*** Opening Stored data ***

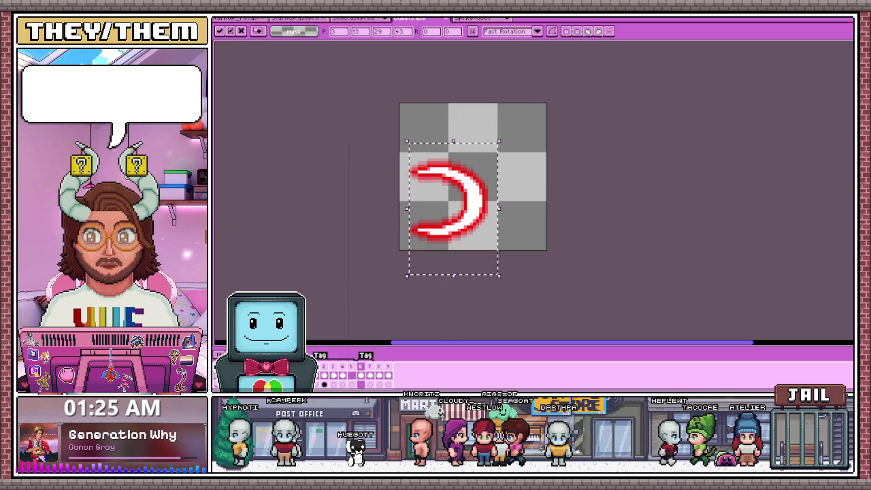
left_click_drag(507, 147, 448, 127)
key("Return")
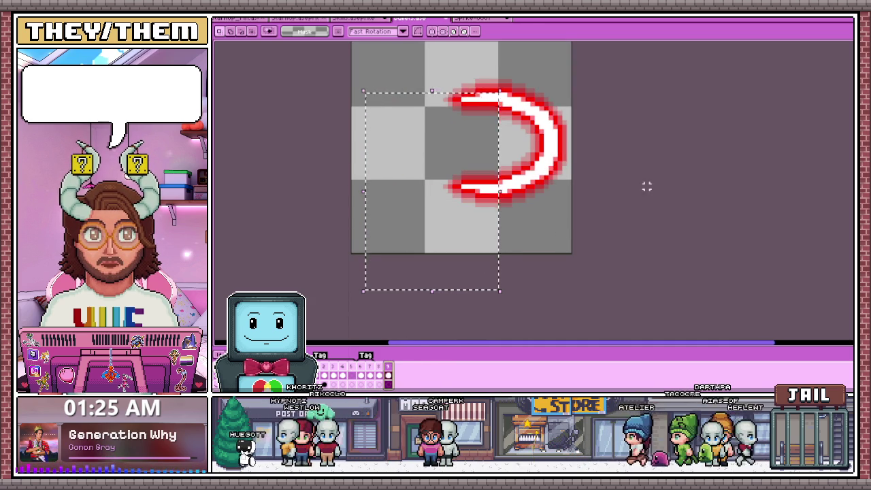
- Zoom out and insert a new empty frame after the crescent frames
scroll(646, 186, "down", 3)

*** Closing Stored data ***

Work instructions:
Without including any picture, repeat the data exactly.

Worked solution:
left_click_drag(507, 147, 448, 127)
key("Return")
- Zoom out and insert a new empty frame after the crescent frames
scroll(646, 186, "down", 3)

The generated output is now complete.